Computers driving trucks. It sounds fanciful, and if it ever happens, I guess I’ll hand in my license and get off the road; it might be safer. Yet that is what is in store for the future. Fortunately, we’re not talking about full-time truck driving computers (although that will be next, you watch).
A recent news story on GizMag.com took a look at virtual co-drivers. Modern trucks already have the start of this technology – GPS with back-to-base technology connects fleet managers with drivers in real time. They can communicate problems, particularly with road congestion and issue navigation alternatives to drivers.
Virtual co-drivers would do a similar job, however, they are also designed to ‘take over’ from a driver should they become incapacitated – for example, falling asleep at the wheel. I don’t know which is scarier, a driver falling asleep or a computer driving the truck! I won’t take a totally negative tact on virtual drivers. After all, they do have their place. Providing constant feedback on traffic and weather conditions is an important factor for today’s truck drivers.
It will also be interesting to see how this technology becomes incorporated into hybrid engine trucks. Virtual drivers should be able to optimize how and when the different components of a hybrid engine work together. Better fuel consumption and longer lasting engines will be one real benefit to both owners and drivers.

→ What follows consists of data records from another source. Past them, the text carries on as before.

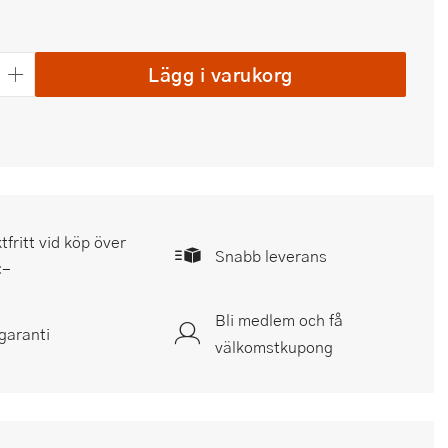
Lägg i varukorg
tfritt vid köp över
Snabb leverans
:-
Bli medlem och få
garanti
välkomstkupong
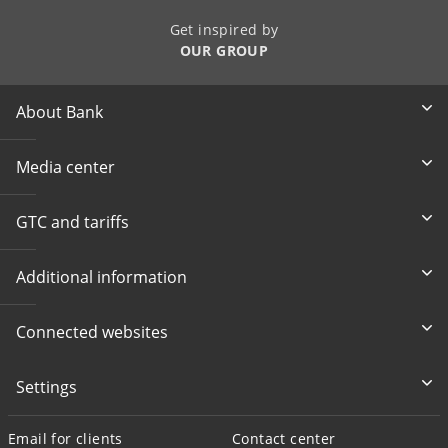
Get inspired by
OUR GROUP
About Bank
Media center
GTC and tariffs
Additional information
Connected websites
Settings
Email for clients
Contact center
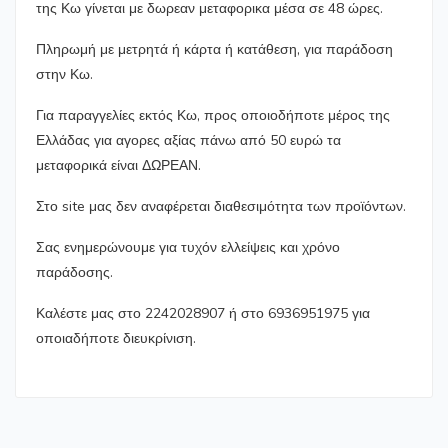
της Κω γίνεται με δωρεαν μεταφορικα μέσα σε 48 ώρες.
Πληρωμή με μετρητά ή κάρτα ή κατάθεση, για παράδοση
στην Κω.
Για παραγγελίες εκτός Κω, προς οποιοδήποτε μέρος της
Ελλάδας για αγορες αξίας πάνω από 50 ευρώ τα
μεταφορικά είναι ΔΩΡΕΑΝ.
Στο site μας δεν αναφέρεται διαθεσιμότητα των προϊόντων.
Σας ενημερώνουμε για τυχόν ελλείψεις και χρόνο
παράδοσης.
Καλέστε μας στο 2242028907 ή στο 6936951975 για
οποιαδήποτε διευκρίνιση.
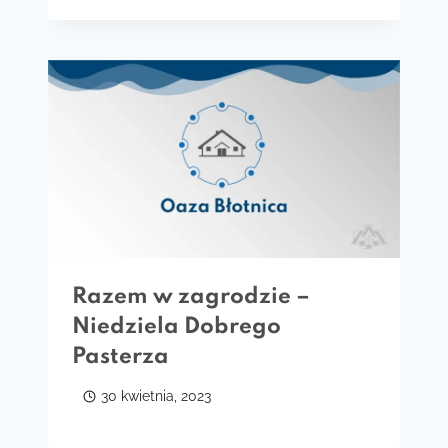
Razem w zagrodzie –
Niedziela Dobrego
Pasterza
30 kwietnia, 2023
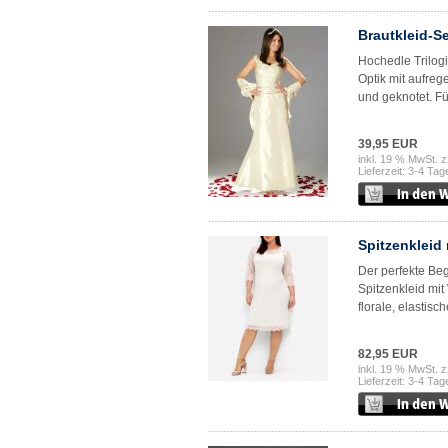
Brautkleid-Se
Hochedle Trilog
Optik mit aufrege
und geknotet. Fü
39,95 EUR
inkl. 19 % MwSt. z
Lieferzeit: 3-4 Tag
Spitzenkleid
Der perfekte Be
Spitzenkleid mit
florale, elastisc
82,95 EUR
inkl. 19 % MwSt. z
Lieferzeit: 3-4 Tag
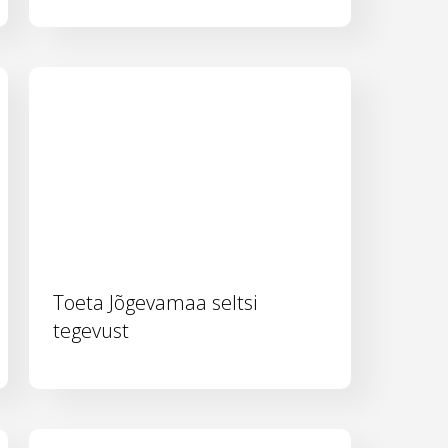
Toeta Jõgevamaa seltsi
tegevust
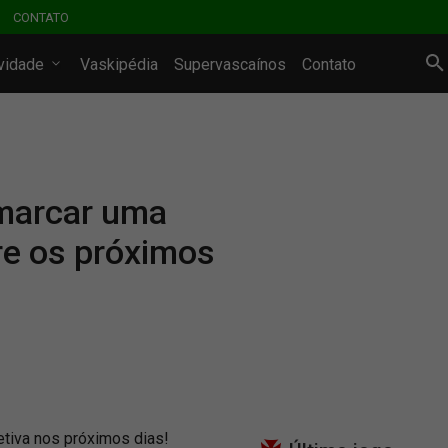
CONTATO
ividade
Vaskipédia
Supervascaínos
Contato
 marcar uma
bre os próximos
etiva nos próximos dias!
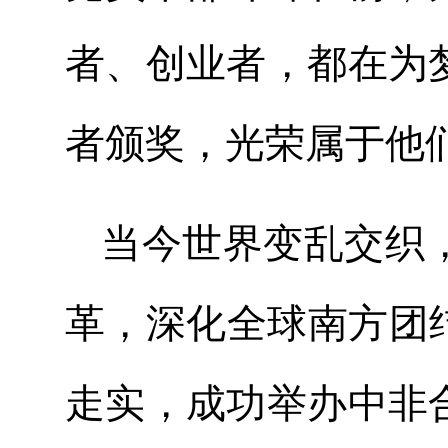
者、创业者，都在为
者颁奖，光荣属于他
当今世界变乱交织
革，深化全球南方团
走实，成功举办中非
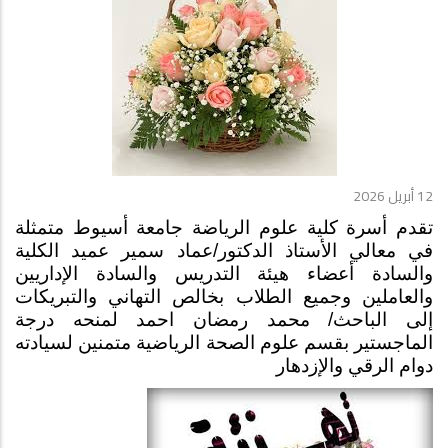
12 أبريل 2026
تقدم أسرة كلية علوم الرياضة جامعة أسيوط متمثلة
في معالي الأستاذ الدكتور/عماد سمير عميد الكلية
والسادة أعضاء هيئة التدريس والسادة الإداريين
والعاملين وجميع الطلاب بخالص التهاني والتبريكات
إلى الباحث/ محمد رمضان احمد لمنحه درجة
الماجستير بقسم علوم الصحة الرياضية متمنين لسيادته
دوام الرقي والإزدهار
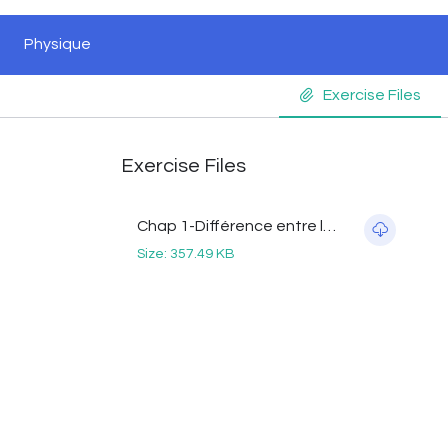
Physique
Exercise Files
Exercise Files
Chap 1-Différence entre les cellules végétales et animales.pdf
Size: 357.49 KB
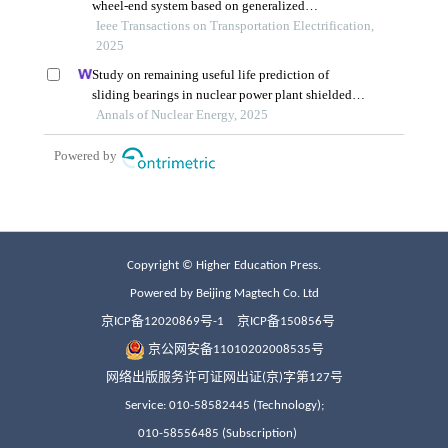
Copyright © Higher Education Press.
Powered by Beijing Magtech Co. Ltd
京ICP备12020869号-1
京ICP备150856号
京公网安备11010202008535号
网络出版服务许可证网出证(京)字第127号
Service: 010-58582445 (Technology);
010-58556485 (Subscription)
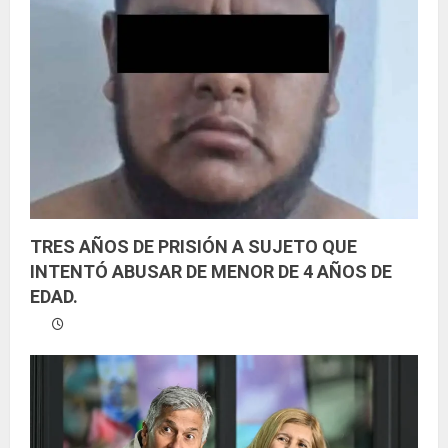
TRES AÑOS DE PRISIÓN A SUJETO QUE
INTENTÓ ABUSAR DE MENOR DE 4 AÑOS DE
EDAD.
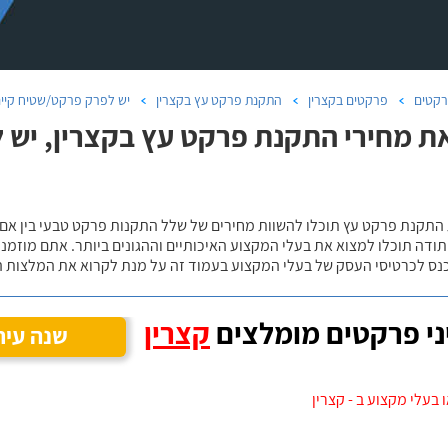
קטים
פרקטים בקצרין
התקנת פרקט עץ בקצרין
יש לפרק פרקט/שטיח קיים
ת מחירי התקנת פרקט עץ בקצרין, יש 
 התקנת פרקט עץ תוכלו להשוות מחירים של שלל התקנות פרקט טבעי בין אם
ודה תוכלו למצוא את בעלי המקצוע האיכותיים וההגונים ביותר. אתם מוזמנים
כנס לכרטיסי העסק של בעלי המקצוע בעמוד זה על מנת לקרוא את המלצות ה
י פרקטים מומלצים
קצרין
שנה עיר
 בעלי מקצוע ב - קצרין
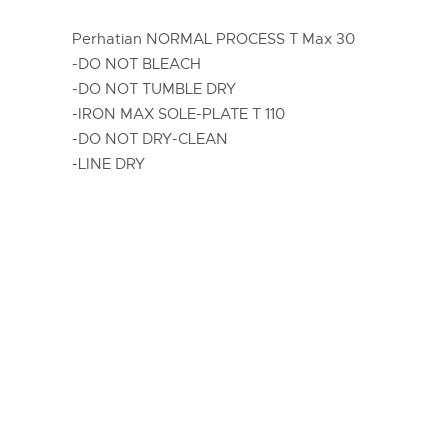
Perhatian NORMAL PROCESS T Max 30
-DO NOT BLEACH
-DO NOT TUMBLE DRY
-IRON MAX SOLE-PLATE T 110
-DO NOT DRY-CLEAN
-LINE DRY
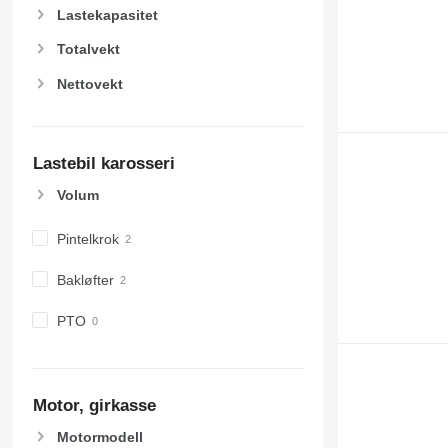
Lastekapasitet
Totalvekt
Nettovekt
Lastebil karosseri
Volum
Pintelkrok
Bakløfter
PTO
Motor, girkasse
Motormodell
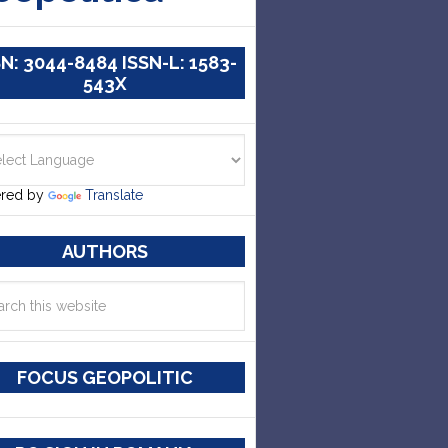
SN: 3044-8484 ISSN-L: 1583-
543X
red by
Translate
AUTHORS
FOCUS GEOPOLITIC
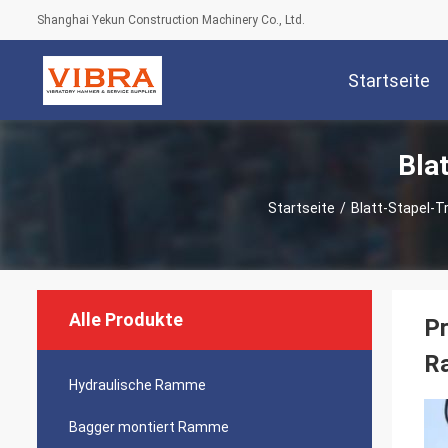
Shanghai Yekun Construction Machinery Co., Ltd.
Startseite
Bla
Startseite
/
Blatt-Stapel-
Alle Produkte
Pr
R
Hydraulische Ramme
Bagger montiert Ramme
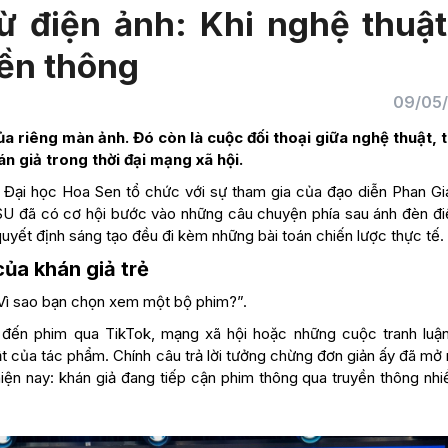
ừ điện ảnh: Khi nghệ thuật
yền thông
09/05
 riêng màn ảnh. Đó còn là cuộc đối thoại giữa nghệ thuật, 
 giả trong thời đại mạng xã hội.
 Đại học Hoa Sen tổ chức với sự tham gia của đạo diễn Phan Gi
 HSU đã có cơ hội bước vào những câu chuyện phía sau ánh đèn đi
uyết định sáng tạo đều đi kèm những bài toán chiến lược thực tế.
ủa khán giả trẻ
 “Vì sao bạn chọn xem một bộ phim?”.
ết đến phim qua TikTok, mạng xã hội hoặc những cuộc tranh luậ
thuật của tác phẩm. Chính câu trả lời tưởng chừng đơn giản ấy đã mở
iện nay: khán giả đang tiếp cận phim thông qua truyền thông nhi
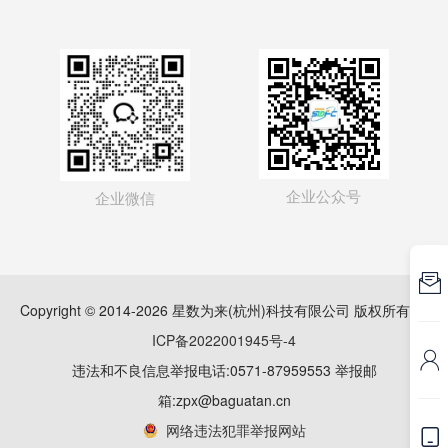
企业公众号
企业微信

Copyright © 2014-2026 星数为来(杭州)科技有限公司 版权所有
浙
ICP备2022001945号-4

违法和不良信息举报电话:0571-87959553 举报邮
箱:zpx@baguatan.cn
网络违法犯罪举报网站

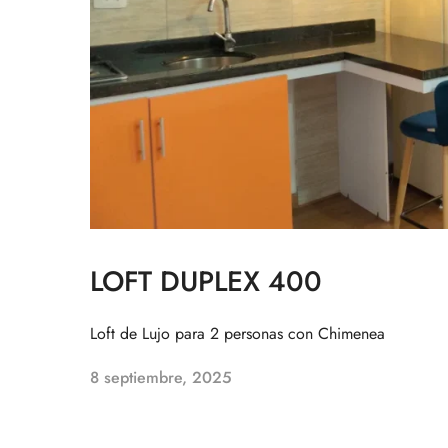
LOFT DUPLEX 400
Loft de Lujo para 2 personas con Chimenea
8 septiembre, 2025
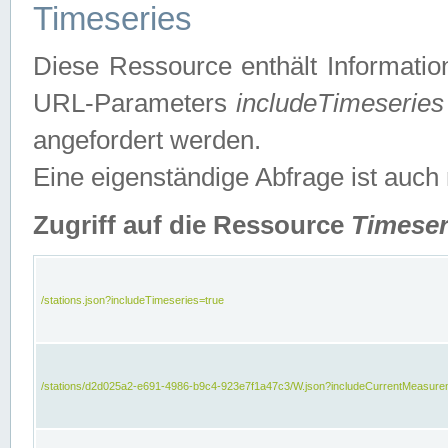
Timeseries
Diese Ressource enthält Informatio
URL-Parameters
includeTimeseries
angefordert werden.
Eine eigenständige Abfrage ist auch
Zugriff auf die Ressource
Timeser
/stations.json?includeTimeseries=true
/stations/d2d025a2-e691-4986-b9c4-923e7f1a47c3/W.json?includeCurrentMeasure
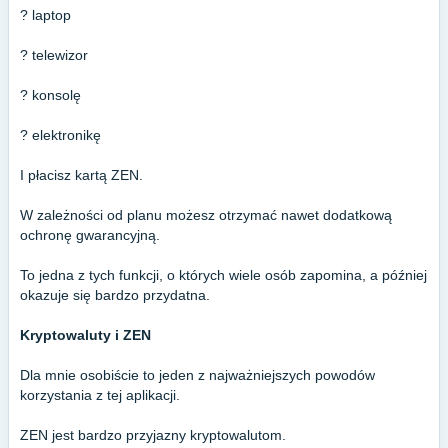
? laptop
? telewizor
? konsolę
?️ elektronikę
I płacisz kartą ZEN.
W zależności od planu możesz otrzymać nawet dodatkową
ochronę gwarancyjną.
To jedna z tych funkcji, o których wiele osób zapomina, a później
okazuje się bardzo przydatna.
Kryptowaluty i ZEN
Dla mnie osobiście to jeden z najważniejszych powodów
korzystania z tej aplikacji.
ZEN jest bardzo przyjazny kryptowalutom.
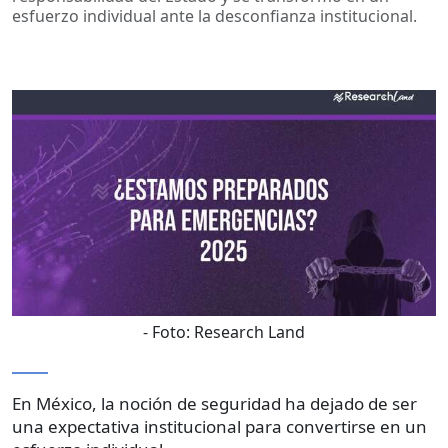
esfuerzo individual ante la desconfianza institucional.
- Foto:
Research Land
En México, la noción de seguridad ha dejado de ser
una expectativa institucional para convertirse en un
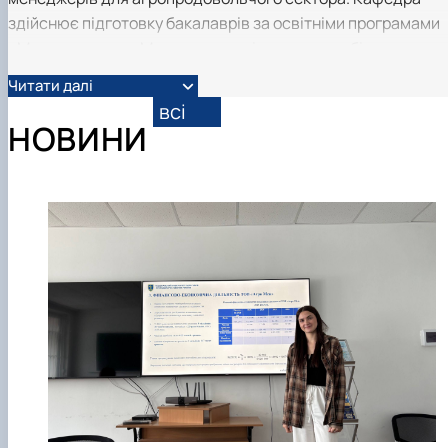
здійснює підготовку бакалаврів за освітніми програмами
«Менеджмент», «Менеджмент міжнародного бізнесу» та
«Логістика», а також магістрів за програмами
Читати далі
«Адміністративний менеджмент» і «Менеджмент
всі
зовнішньоекономічної діяльності». Значна увага
НОВИНИ
приділяється науковій роботі: діє студентський науковий
гурток, лабораторія «Бізнес аналітика», проводяться
конференції та круглі столи. Викладачі кафедри готують
навчально-методичну літературу та сприяють участі
студентів у міжнародних академічних програмах і
стажуваннях. Кафедра активно розвиває міжнародну
співпрацю з навчальними та науковими закладами США,
країн Європейського Союзу, що створює умови для участі 
міжнародних проєктах, конференціях, навчанні та
стажуваннях. Університетські навчальні плани адаптован
до стандартів провідних світових вишів, що забезпечує
підготовку конкурентоспроможних фахівців
управлінського профілю. З 2019 року кафедра є базою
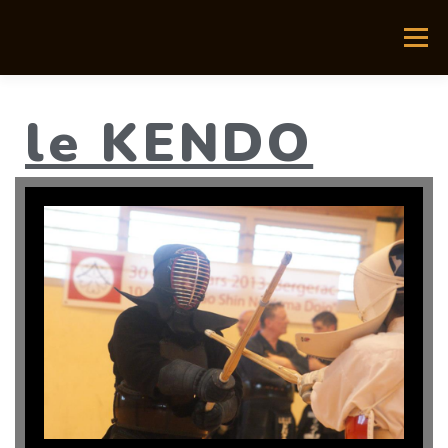
Menu
le KENDO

Truck driving is forever changing. Over the last 100 years we have seen the use of power steering, synchronized gear boxes, two-way radios, GPS and even climate control for the drivers. Right now, it’s a human who is in control of a truck, and that human still requires truck driver training and testing before they can gain a commercial drivers license to work as a truck driver. If technology can make a truck driver’s job easier – bring it on. Somehow, I can’t see technology taking over from truck drivers.